As other national governments around Europe imposed restrictions, varying from national lockdowns to localized measures (albeit with the agreement, and sometimes reluctant acceptance of local leaders) Germany has devolved the management of the virus and restrictions to regional leaders within its 16 states.
This has meant that, as well as national messaging such as Merkel last weekend imploring all Germans to avoid non-essential travel and gatherings and general rules on social distancing and mask-wearing, there are also restrictions that differ from state to state.
The move is based on the respective infection rates seen in different German states, some of which have large populations; North Rhine-Westphalia has 17.9 million inhabitants, for example, and has seen the largest number of recorded cases per state, with 97,507 cases.
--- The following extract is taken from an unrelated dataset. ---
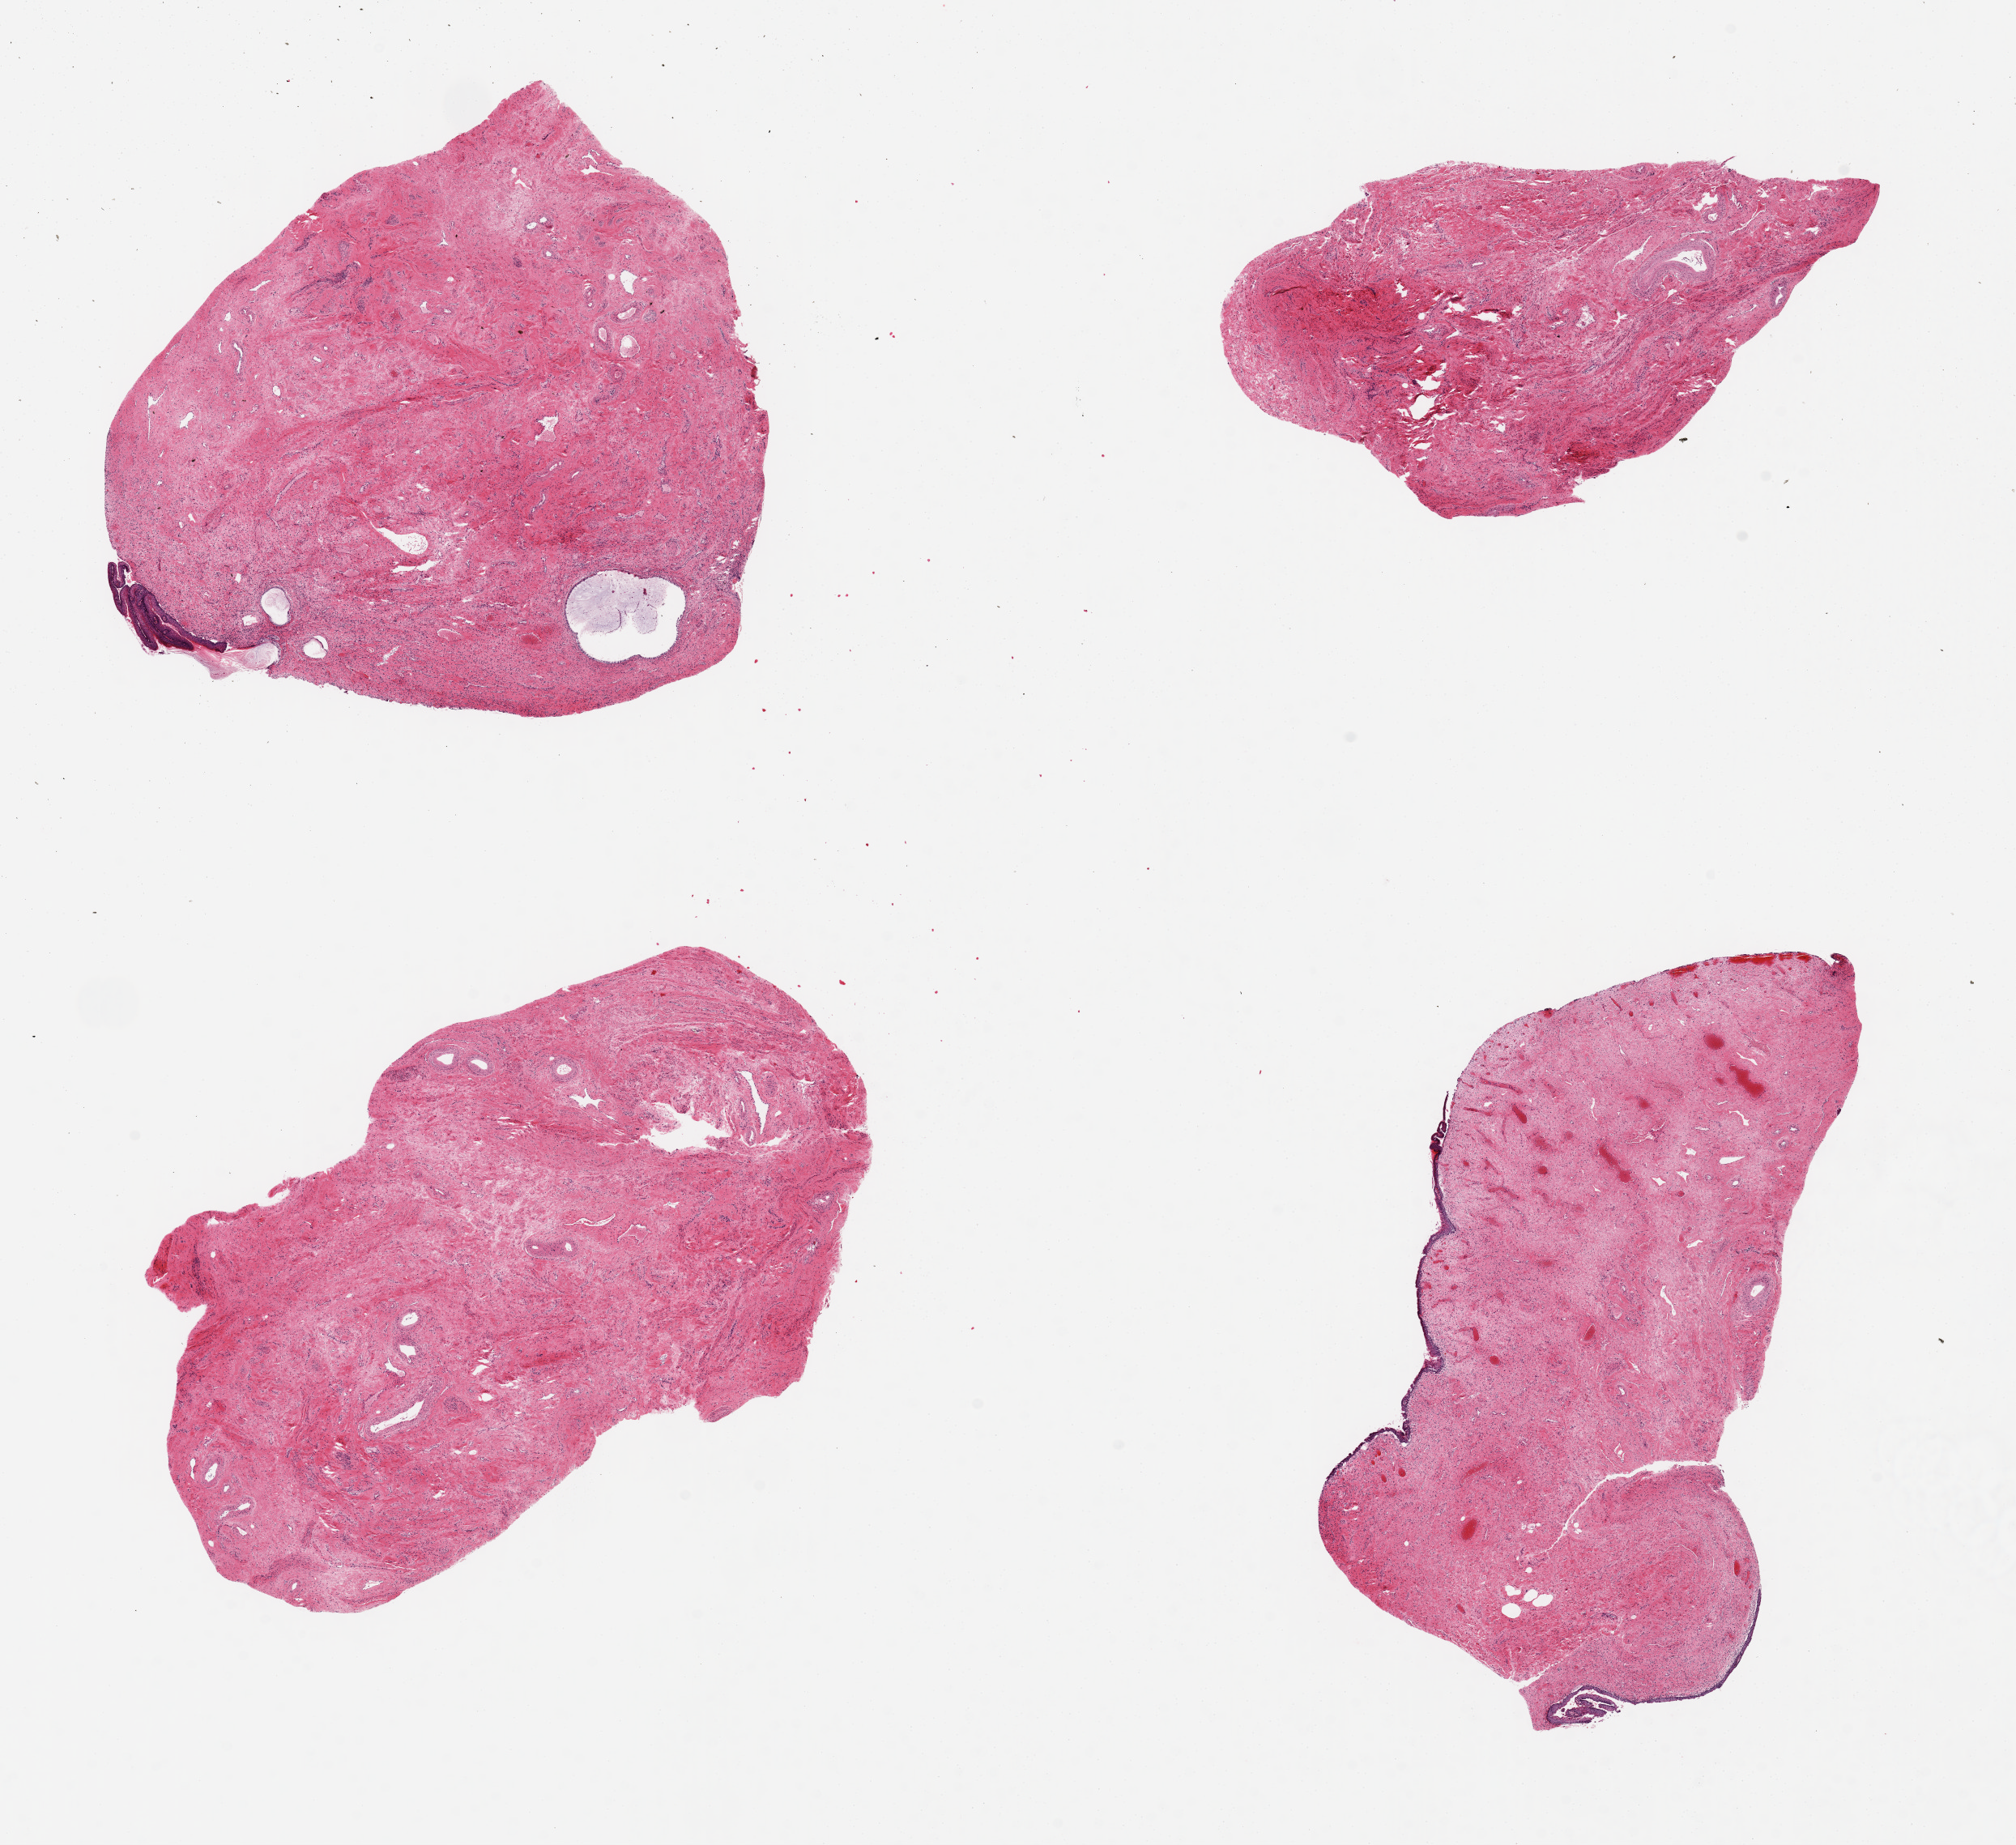
Digitized H&E-stained section, a low-resolution overview of the entire scanned area, about 19.7 x 18.0 mm; PAXgene-fixed paraffin-embedded (PFPE) section; sampled site (target tissue): exocervix; donor tissue sample. Female donor.
Pathologist's review note for this sample: 4 pieces up to 7x4 mm; squamous surface largely detached; some glands in 1 piece.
On Wednesday, Germany recorded a 7-day incidence of 51.3 cases per 100,000 inhabitants, according to the Robert Koch Institute, whereas the 7-day incidence in Berlin, Bremen, Hesse, North Rhine-Westphalia and Saarland is “considerably” higher than the national mean 7-day incidence, the public health body said, and “slightly higher” in Bavaria.
“Politically, Germany has so far fared well with its traditionally decentralized approach, with local and regional authorities agreeing on joint pandemic management rather than Berlin imposing rules for lower-level authorities to follow through on,” Teneo Intelligence’s Nickel said.
“But the question now is how citizens across the country can be brought to comply with an ideally simple and transparent set of rules while, at the same time, enough room is left for differentiation between more and less affected regions,” he said.
Negotiations on regional rules between regional leaders and the national government can be a fractious process too. Nickel cited drawn-out talks last week between Merkel and regional leaders to agree on new restrictions, such as thresholds for private gatherings and restrictions on leisure travel from areas with higher infection rates.